Укрощение повседневности: нормы и практики Нового времени - страница 13
Тем не менее такие пересечения существовали, хотя трудно сказать, были ли они обусловлены общим развитием гуманитарных дисциплин или непосредственным влиянием. Исследование Мажанди построено на изучении источников, которые можно назвать серийными: это учебники, трактаты и романы, которые с точки зрения канона находятся за пределами «настоящей» литературы. Его мало волновали проблемы формы и стиля – упрек в этом проник даже в его некролог75, – но он был чувствителен к сдвигам в словоупотреблении и скрывавшимся за ними историко-культурным изменениям. «Светская учтивость и теории воспитанности» открывается сопоставлением/противопоставлением двух терминов, вынесенных в название книги, «учтивость» (politesse) и «воспитанность» (honnêteté).
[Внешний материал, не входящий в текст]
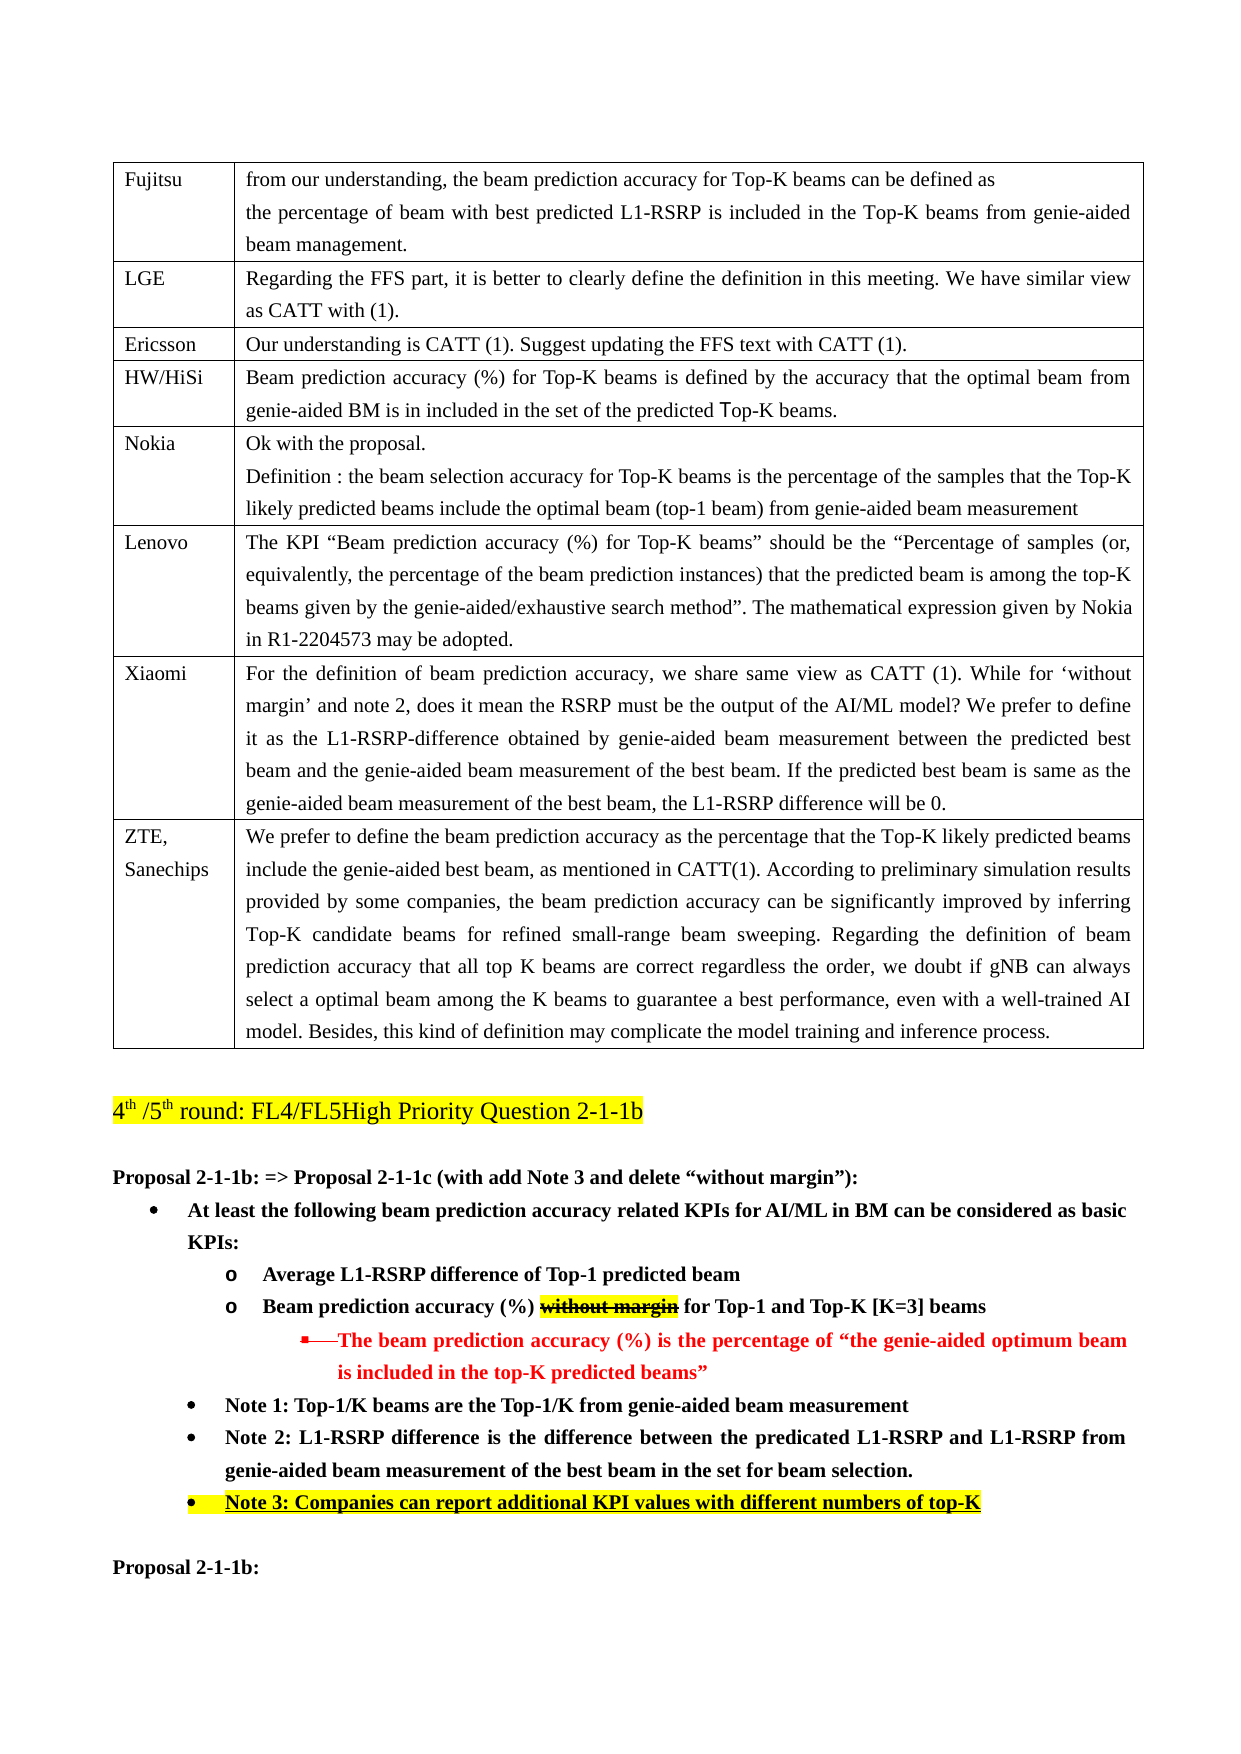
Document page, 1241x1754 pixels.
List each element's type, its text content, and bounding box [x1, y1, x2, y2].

list Note 2: L1-RSRP difference is the difference between the predicated L1-RSRP and L1-RSRP from genie-aided beam measurement of the best beam in the set for beam selection. [187, 1421, 1128, 1486]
По утверждению Мажанди, для светских людей XVII века (в первую очередь аристократии) они были более или менее синонимичны, в то время как в буржуазной среде предпочтение отдавалось «воспитанности», а «учтивость» далеко не всегда воспринималась как положительное качество76. Этот контраст не был сконструирован исследователем; он восходит по крайней мере к «Энциклопедии» Дидро и д’Аламбера, которая, в свой черед, воспроизводит комплекс представлений, сформировавшийся на протяжении XVII – первой половины XVIII века77. Мажанди использует его как аналитический инструмент. Несколькими годами позже Люсьен Февр, Марсель Мосс, Эмиль Тоннела, Альфредо Ничефоро и Луи Вебер предпримут коллективное исследование понятия «цивилизация», которое современные им критики будут расценивать в первую очередь как социологическое78. Аналогичным образом противопоставление двух концептов позволяет Мажанди наметить потенциальную конкуренцию между великосветской (аристократической) и условно буржуазной системами нормативного поведения, хотя в исследовании эта линия проходит скорее пунктиром. Другая выстраиваемая им оппозиция более очевидна и играет важную композиционную роль. Это противопоставление «грубости нравов», свойственных придворной среде начала XVII века, и «цивилизации», источником которой являются салоны и женское общество (естественно, в первую очередь речь идет о салоне маркизы де Рамбуйе). Как мы видим, Мажанди чрезвычайно близко подходит к той проблематике, которая позднее прочно свяжется с названием труда Элиаса79.
Антидотом против «грубости нравов», описанию которых посвящены первые страницы книги, служат «различные сочинения, романы, теоретические трактаты и т. д., которые с 1600 по 1643 год распространяли во Франции учтивость и вежливость» (Р. 145). В качестве точки отсчета Мажанди берет концепцию приличия, или вежества (civilité), предполагающую свод правил, являющийся «первым уровнем ограничений, налагаемых (людьми. – М. Н.) на себя из уважения к окружающим» (Р. 150). Основателем этой традиции ему видится Эразм Роттердамский, чей трактат «О приличии детских нравов» (1530) он подробно разбирает. В качестве второго по значимости сочинения Мажанди называет «Галатео, или О нравах» (1558) Джованни Делла Каза, обращаясь и к итальянскому оригиналу, и к той череде французских трактатов, которую он породил (заметим, что большая их часть до сих пор игнорируется исследователями). Однако, по мнению автора, «в том, что касается светской учтивости, обучение аристократии приняли на себя романы» (Р. 165). Такая ситуация сложилась в силу культурной неразвитости французского благородного сословия той эпохи. На позицию Мажанди тут явно повлияли источники определенного типа, в первую очередь анекдоты Таллемана де Рео о презрительном отношении маркизы де Рамбуйе – итальянки по рождению – к нравам французского двора; впрочем, о грубости и невежестве французов писали многие итальянские авторы конца XVI – начала XVII века. Отсюда вывод: «значительная часть великих романов эпохи в целом являются учебниками поведения, приспособленными к нуждам поколения, которое испытывало желание самосовершенствоваться, но интеллектуальное скудоумие которого требовало уступок и поблажек» (Р. 165).